• REQUEST: Copy out each line of the data holding "Коцев".

Segment Start: EXTRACTED MATERIAL

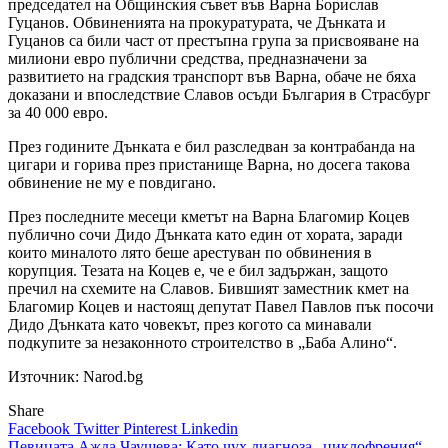
председател на Общинския съвет във Варна Борислав
Гуцанов. Обвиненията на прокуратурата, че Дънката и
Гуцанов са били част от престъпна група за присвояване на
милиони евро публични средства, предназначени за
развитието на градския транспорт във Варна, обаче не бяха
доказани и впоследствие Славов осъди България в Страсбург
за 40 000 евро.
През годините Дънката е бил разследван за контрабанда на
цигари и горива през пристанище Варна, но досега такова
обвинение не му е повдигано.
През последните месеци кметът на Варна Благомир Коцев
публично сочи Дидо Дънката като един от хората, заради
които миналото лято беше арестуван по обвинения в
корупция. Тезата на Коцев е, че е бил задържан, защото
пречил на схемите на Славов. Бившият заместник кмет на
Благомир Коцев и настоящ депутат Павел Павлов пък посочи
Дидо Дънката като човекът, през когото са минавали
подкупите за незаконното строителство в „Баба Алино“.
Източник: Narod.bg
Share
Facebook
Twitter
Pinterest
Linkedin
Певицата Ажда Чаушева: Като чух диагноза „циклофрения“,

Segment End: EXTRACTED MATERIAL

• ANSWER TO THIS TASK:
През последните месеци кметът на Варна Благомир Коцев
корупция. Тезата на Коцев е, че е бил задържан, защото
Благомир Коцев и настоящ депутат Павел Павлов пък посочи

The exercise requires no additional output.